Os números que mostram que a doação de órgãos no Pará ainda não é modelo nacional indicam, também, a necessidade de se interiorizar o serviço de captação e transplantes. Atualmente, os hospitais que fazem estas cirurgias via SUS estão concentrados em Belém. Também há três das seis clínicas oftalmológicas da capital que cobrem o serviço de forma pública (veja quadro). No interior, a única instituição cadastrada para fazer transplantes é uma clínica oftalmológica particular em Santarém, no Oeste paraense. Além disso, a pouca atividade das CIHDOTTs nos hospitais de interior – mesmo entre os Hospitais Regionais – ainda persiste como outro grande entrave para a abrangência da CNCDO no Pará, já que praticamente todas as doações contabilizadas desde sua criação são da capital.

Segundo a coordenadora de credenciamento de instituições de saúde da CNCDO, a enfermeira Glória Belém, um dos desafios, atualmente, é o de firmar equipes médicas especializadas no interior e submetê-las a avaliações do Ministério da Saúde. “O credenciamento para realização de transplantes demanda um grupo fixo de profissionais especializados para cada hospital, o que é algo raro no interior do Pará”, explica.

Enquanto o problema não é resolvido, quem precisa se submeter a um transplante no Pará precisa vir morar na capital ou, dependendo do órgão a ser transplantado, até mudar-se para outras capitais brasileiras. A situação é grave, mas, segundo Paulo Cartágenes, deve ser resolvida a médio prazo. “Já estamos firmando CIHDOTTs e equipes médicas atuantes no interior, para que pelo menos a captação seja mais frequente em municípios-pólos como Bragança, Altamira, Marabá e Santarém. Já as cirurgias serão resultado de um projeto a longo prazo”, avalia o coordenador da CNDCO.

Agricultor de Marabá está há sete anos na espera por um rim

Atualmente, o tempo médio de espera para um paciente paraense receber o órgão de que necessita oscila entre dois e três anos, segundo a CNCDO. Além da quantidade baixa de órgãos doados e captados nas centrais de doação, os índices de compatibilidade genética e imunológica entre doador e receptor podem estender este período por prazos incertos.
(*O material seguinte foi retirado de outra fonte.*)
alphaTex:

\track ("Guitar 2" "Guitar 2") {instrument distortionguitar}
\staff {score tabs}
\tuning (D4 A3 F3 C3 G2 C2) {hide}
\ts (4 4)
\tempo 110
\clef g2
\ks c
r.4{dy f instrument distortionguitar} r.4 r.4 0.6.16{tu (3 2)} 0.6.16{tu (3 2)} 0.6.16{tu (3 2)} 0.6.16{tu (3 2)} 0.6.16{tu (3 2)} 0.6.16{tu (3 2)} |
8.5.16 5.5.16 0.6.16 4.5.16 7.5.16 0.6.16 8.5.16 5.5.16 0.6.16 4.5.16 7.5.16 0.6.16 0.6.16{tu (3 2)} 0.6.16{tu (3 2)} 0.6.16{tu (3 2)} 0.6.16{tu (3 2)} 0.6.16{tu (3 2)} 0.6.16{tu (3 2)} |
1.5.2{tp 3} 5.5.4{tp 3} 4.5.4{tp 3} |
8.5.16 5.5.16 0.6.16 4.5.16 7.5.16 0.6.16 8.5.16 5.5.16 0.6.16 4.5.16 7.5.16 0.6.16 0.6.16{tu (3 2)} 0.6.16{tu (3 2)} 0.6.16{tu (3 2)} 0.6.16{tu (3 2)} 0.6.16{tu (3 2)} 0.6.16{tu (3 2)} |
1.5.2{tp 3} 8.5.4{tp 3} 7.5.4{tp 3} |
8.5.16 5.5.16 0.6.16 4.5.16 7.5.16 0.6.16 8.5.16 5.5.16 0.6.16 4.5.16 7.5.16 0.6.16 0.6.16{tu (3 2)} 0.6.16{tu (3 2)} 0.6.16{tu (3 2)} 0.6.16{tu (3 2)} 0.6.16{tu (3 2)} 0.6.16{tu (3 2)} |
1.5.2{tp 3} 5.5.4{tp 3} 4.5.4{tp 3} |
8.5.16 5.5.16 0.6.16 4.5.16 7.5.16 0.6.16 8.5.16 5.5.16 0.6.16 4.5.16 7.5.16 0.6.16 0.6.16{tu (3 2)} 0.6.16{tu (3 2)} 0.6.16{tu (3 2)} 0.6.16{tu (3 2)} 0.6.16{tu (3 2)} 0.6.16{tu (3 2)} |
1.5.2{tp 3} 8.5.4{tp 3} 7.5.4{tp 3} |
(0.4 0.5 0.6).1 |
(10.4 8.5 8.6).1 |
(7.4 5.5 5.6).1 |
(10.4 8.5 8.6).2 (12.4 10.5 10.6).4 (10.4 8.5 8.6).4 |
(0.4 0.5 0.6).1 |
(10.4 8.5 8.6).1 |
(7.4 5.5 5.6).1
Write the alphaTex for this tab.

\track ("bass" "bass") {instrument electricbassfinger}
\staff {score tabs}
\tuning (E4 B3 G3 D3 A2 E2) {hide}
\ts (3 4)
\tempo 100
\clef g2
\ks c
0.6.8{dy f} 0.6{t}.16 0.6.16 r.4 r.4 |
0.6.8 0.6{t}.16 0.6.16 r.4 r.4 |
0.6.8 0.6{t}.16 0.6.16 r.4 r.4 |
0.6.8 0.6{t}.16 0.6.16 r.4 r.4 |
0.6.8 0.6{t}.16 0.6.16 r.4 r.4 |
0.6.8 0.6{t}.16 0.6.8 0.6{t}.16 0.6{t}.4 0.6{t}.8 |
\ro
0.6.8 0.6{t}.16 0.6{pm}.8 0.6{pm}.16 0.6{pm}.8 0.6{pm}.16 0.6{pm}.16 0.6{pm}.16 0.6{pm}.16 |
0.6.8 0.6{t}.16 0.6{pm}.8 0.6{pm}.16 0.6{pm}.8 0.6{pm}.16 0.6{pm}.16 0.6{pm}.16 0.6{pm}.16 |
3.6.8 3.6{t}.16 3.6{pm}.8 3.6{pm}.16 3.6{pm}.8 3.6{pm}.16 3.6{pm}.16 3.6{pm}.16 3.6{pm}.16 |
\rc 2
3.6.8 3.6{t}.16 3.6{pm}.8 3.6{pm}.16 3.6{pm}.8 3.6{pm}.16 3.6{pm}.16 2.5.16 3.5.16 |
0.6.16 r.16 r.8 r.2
Já se vão mais de sete anos desde que o paraense nascido em Marabá João Souza Dias, 40, precisa gastar 12 horas semanais em sessões de hemodiálise no Hospital de Clínicas Gaspar Vianna. Diagnosticado com insuficiência renal desde 2002, ele é um dos que aguardam há mais tempo por um transplante de rim na lista da CNCDO.

A espera só fez dificultar a vida de João, agricultor que teve de largar o emprego e se mudar junto à mãe para Ananindeua, na Região Metropolitana de Belém, para dar continuidade a seu tratamento. “Faço sessões três vezes na semana, às terças, quintas e sábados. Mas não dá para trabalhar, até porque a gente fica muito debilitado. Tenho hipertensão e estou a cada dia mais longe de meu peso ideal”, lamenta João, que atualmente pesa apenas 48 kg.

Em todo esse tempo na fila, o paciente conta já ter chegado perto de receber um rim várias vezes. O problema é que a questão da incompatibilidade genético-imunológica fez com que os rins que apareceram na lista de doações fossem encaminhados a pacientes com maiores chances de recuperação. Para João, tudo poderia ser transformado se houvesse mais solidariedade. “Fico muito triste, pois não tenho condições de continuar minha vida enquanto isso não for resolvido. Se houvesse mais doações voluntárias, talvez minha situação e a de milhares pudessem ser resolvidas sem tanto sofrimento”, avalia.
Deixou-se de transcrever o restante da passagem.